Student life is great, but I’m jealous of my friends with 9-5 jobs. They’re better than I am at forgetting their work when they leave the office. I read non-fiction books or watch Netflix to switch off, but since I write about popular culture in my PhD, it can often feel like I’m half working, half-relaxing.

To get better at switching my brain off, I thought I would try meditation, which has been shown to improve mental and physical health in rigorous clinical trials.

10 months ago, I downloaded Headspace. It’s an app that teaches the basics of meditative practice through guided tutorials. I’ve been doing it for 15 minutes each night. This adds up to about 52 hours of sitting silently and training the mind.

I meditate just before I get into bed, and it does help me switch off and sleep.  But that’s not what I want to talk about here. I was amazed by was how it helped me switch on and focus on my work.

Noticing Distraction

Meditation develops mindfulness, which is the quality of being fully aware of the present moment. If you’re mindful, you’re aware of what’s happening around you right now. This might be how the floor feels against your shoes, the breeze on your face or just how noisy the supermarket is.

More importantly, mindfulness means you are aware of yourself. If I’m stood in the queue at the supermarket, I find it irksome when someone takes too long to pay or pack their bags. I silently seethe and visualise how wonderfully efficiently I would be compared to the oaf who couldn’t find his Nectar card.

DATA PROVIDED ->
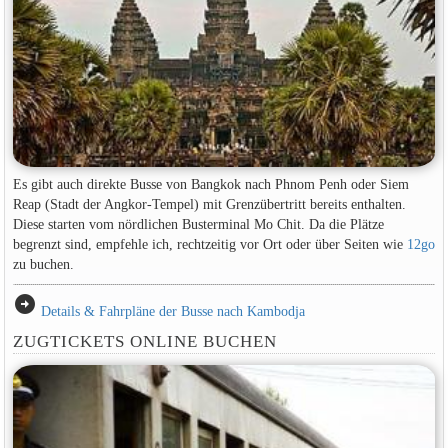
Es gibt auch direkte Busse von Bangkok nach Phnom Penh oder Siem
Reap (Stadt der Angkor-Tempel) mit Grenzübertritt bereits enthalten.
Diese starten vom nördlichen Busterminal Mo Chit. Da die Plätze
begrenzt sind, empfehle ich, rechtzeitig vor Ort oder über Seiten wie
12go
zu buchen.
arrow_circle_right
Details & Fahrpläne der Busse nach Kambodja
ZUGTICKETS ONLINE BUCHEN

TASK TO COMPLETE ->
Write the next part of the post about meditation and focus, picking up after its final sentence. Nothing here depends on the entries.

REPLY ->
Mindful people observe, rather than judge, analyse or criticise what they’re thinking or feeling. Nothing is gained from indulging my impatience with the slow shopper, nor is there any use in chastising myself for being so rushed. Neither will make the shopper speed up. Headspace uses the word ‘notice’ to describe a mindful response. Noticing your body, your thoughts and feelings. Once you notice a feeling or thought, you acknowledge it then let it go.

None of this may seem useful for academic work, but noticing how distraction seeps into our work is not a skill we are ever taught.

Distraction is dangerous for anyone who must motivate themselves to succeed. For students, it is not uncommon to be working on an essay when the deadline two hours away. They will stress, panic, quaff Red Bull or pop study drugs to focus but still find themselves flicking between the assignment and Facebook. How can we be so reckless when we know we should be focussed?

Instead of punishing ourselves with all-nighters in the Library, Headspace’s remedy is to acknowledge distraction and let it go by returning to the work. If it happens five minutes later, fine.  You simply do the same again. This won’t extend the impending deadline but, over time, it will extend your concentration.

The noticing technique is taught in Headspace's guided meditations, but it’s hard to find 20 minutes and a quiet place to meditate.They have packs that don’t require you to sit cross-legged on the floor. The mindful running pack tackles the boredom of running and ever-present distraction of thinking about the end of the run. Instead of plugging into Spotify, you try to focus on your feet hitting the floor.

I first balked at the idea of running headphones-free. As great as running to music is, many do it because the running itself isn’t rewarding enough: we need to distract ourselves from the task (running) to get to an external reward (fitness, health). It is this point about external and intrinsic rewards where Headspace really helps

Studying for studying's sake: getting into a state of flow

Distraction arises in learning because we can’t immerse ourselves in the task for the sake of the task. We’re studying for an external reward, perhaps a good grade or good job. We’ve chosen to study a subject we love. If the topic is interesting, the learning itself should be enough to keep us focussed, but since we check our phones 11.3 times during classes, it clearly is not.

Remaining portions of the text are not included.